In the midst of these conditions, young Muslims are fleeing and leaving abroad.

RFA tried to contact the Rakhine Military Council regarding the situation of Muslims in Rakhine State, but they did not answer the phone.

In addition to this, RFA contacted General Zaw Min Tun, who is allowed to speak on the Military Council, to ask about this by phone several times from June 8th to 10th, but he has not yet received an answer.

"In the entire country of Myanmar, all other people have the right to travel by road, water, etc., but the Rohingyas do not even have the right to use ordinary land or water. "

Ko Ne San Lwin, the co-founder of the Rohingya Liberation Coalition, pointed out that these events are the consequence of the violation of Rohingya's basic rights in the region.

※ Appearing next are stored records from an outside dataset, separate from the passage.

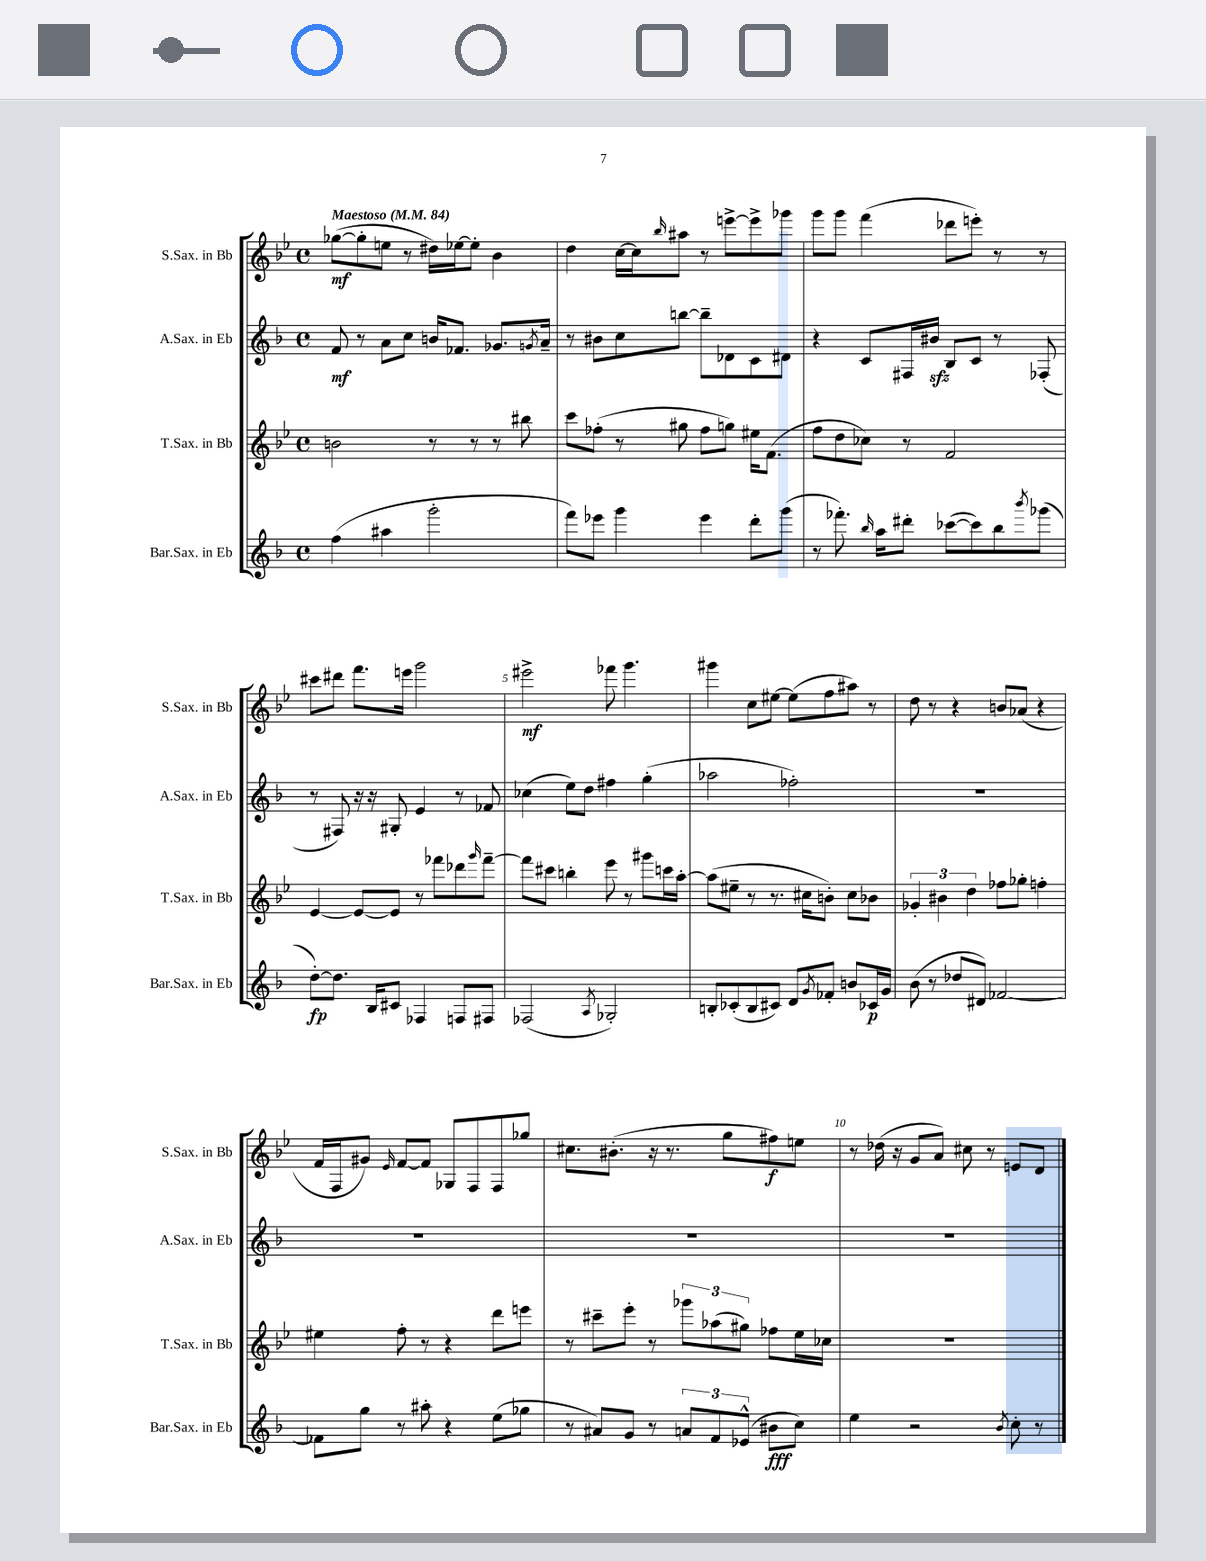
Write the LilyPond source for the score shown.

<<
\new StaffGroup <<
\new Staff = "s0" \with { instrumentName = "S.Sax. in Bb" shortInstrumentName = "S.Sax. in Bb" } {
    \clef treble \key bes \major \defaultTimeSignature \time 4/4 \tempo "Maestoso" 4 = 84
    ges''8~\mf( ges''8-. e''8 r8 dis''16) ees''16~ ees''8-. bes'4 |
    d''4 c''16~ c''16 \grace { bes''16 } ais''8 r8 e'''8~-> e'''8-> ges'''8 |
    g'''8 g'''8 f'''4( des'''8 e'''8-.) r8 r8 |
    cis'''8 dis'''8 f'''8. e'''16 g'''2 |
    eis'''2->\mf fes'''8 g'''4. |
    gis'''4 c''8 eis''8~ eis''8( f''8 ais''8) r8 |
    d''8 r8 r4 b'8 aes'8( r4 |
    f'16 f16 gis'8) \grace { ees'16 } f'8~ f'8 ges8 f8 f8 ges''8 |
    cis''8. bis'8.-.( r16 r8. g''8 fis''8\f) e''8 |
    r8 des''16( r16 g'8 a'8) cis''8 r8 e'8 d'8 \bar "|." |
}
\new Staff = "s1" \with { instrumentName = "A.Sax. in Eb" shortInstrumentName = "A.Sax. in Eb" } {
    \clef treble \key f \major \defaultTimeSignature \time 4/4
    f'8\mf r8 a'8 c''8 b'16 fes'8. ges'8. \acciaccatura { g'8 } a'16-- |
    r8 bis'8 c''8 b''8~ b''8-- des'8 c'8 dis'8 |
    r4 c'8 fis16 bis'16\sfz bes8 c'8 r8 fes8-.( |
    r8 fis8) r16 r16 gis8-. e'4 r8 fes'8 |
    ces''4( e''8) d''8 fis''4 g''4-.( |
    aes''2 fes''2-.) |
    R1 |
    R1 |
    R1 |
    R1 \bar "|." |
}
\new Staff = "s2" \with { instrumentName = "T.Sax. in Bb" shortInstrumentName = "T.Sax. in Bb" } {
    \clef treble \key bes \major \defaultTimeSignature \time 4/4
    b'2 r8 r8 r8 bis''8 |
    c'''8 fes''8-.( r8 gis''8 fes''8 g''8) eis''16 f'8.( |
    f''8 d''8 ces''8) r8 f'2 |
    ees'4~ ees'8~ ees'8 r8 fes'''8 des'''8 \grace { g'''16 } fes'''8~-- |
    fes'''8 cis'''8 b''4-. ees'''8 r8 gis'''8 c'''16 a''16~-. |
    a''8( eis''8-- r8 r8. cis''16 b'8-.) cis''8 bes'8 |
    \tuplet 3/2 { ges'4-. bis'4 d''4 } fes''8 ges''8-. f''4-. |
    eis''4 f''8-. r8 r4 d'''8 e'''8 |
    r8 cis'''8-- ees'''8-. r8 \tuplet 3/2 { ges'''8 aes''8( gis''8) } fes''8 ees''16 ces''16 |
    R1 \bar "|." |
}
\new Staff = "s3" \with { instrumentName = "Bar.Sax. in Eb" shortInstrumentName = "Bar.Sax. in Eb" } {
    \clef treble \key f \major \defaultTimeSignature \time 4/4
    f''4( ais''4 g'''2-. |
    f'''8) ees'''8 g'''4 ees'''4 d'''8-. g'''8( |
    r8 fes'''8.-.) \grace { bes''16 } a''16 dis'''8-. ces'''8~( ces'''8) bes''8 \acciaccatura { bes'''8 } ges'''8( |
    d''8~-.\fp) d''8. bes16 cis'8 fes4 f8 fis8 |
    fes2( \acciaccatura { a8 } ges2-.) |
    b8-. ces'8-.( b8 cis'8) d'8 \acciaccatura { g'8 } fes'8-. b'8 ces'16\p g'16 |
    bes'8( r8 des''8 dis'8) fes'2~ |
    fes'8 g''8 r8 ais''8-. r4 e''8( ges''8 |
    r8 ais'8) g'8 r8 \tuplet 3/2 { a'8 f'8 ees'8-^( } bis'8\fff c''8) |
    e''4 r2 \acciaccatura { bes'8 } c''8-. r8 \bar "|." |
}
>>
>>
\layout { \context { \Score \override BarNumber.break-visibility = ##(#f #t #t) barNumberVisibility = #(every-nth-bar-number-visible 5) } }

"If you can work and eat freely in your area, If it was peaceful, no one would be moving. In the whole of Myanmar, all other people use land, road, They have the right to travel by waterways, but the Rohingyas have the right to travel by land. They don't even have access to waterways. The right to work and eat in Rakhine, the homeland of the Rohingya. The fact that basic rights such as the right to move around are being prevented is a major violation of human rights."

In Rakhine State, since 2012, the war, forest Due to ethnic conflicts in townships such as Kyauk Phyu, many Muslims have fled to refugee camps.

In 2017, Buthidaung, More than 700,000 Muslims had to flee to Bangladesh due to the army's clearing of Maungdaw townships.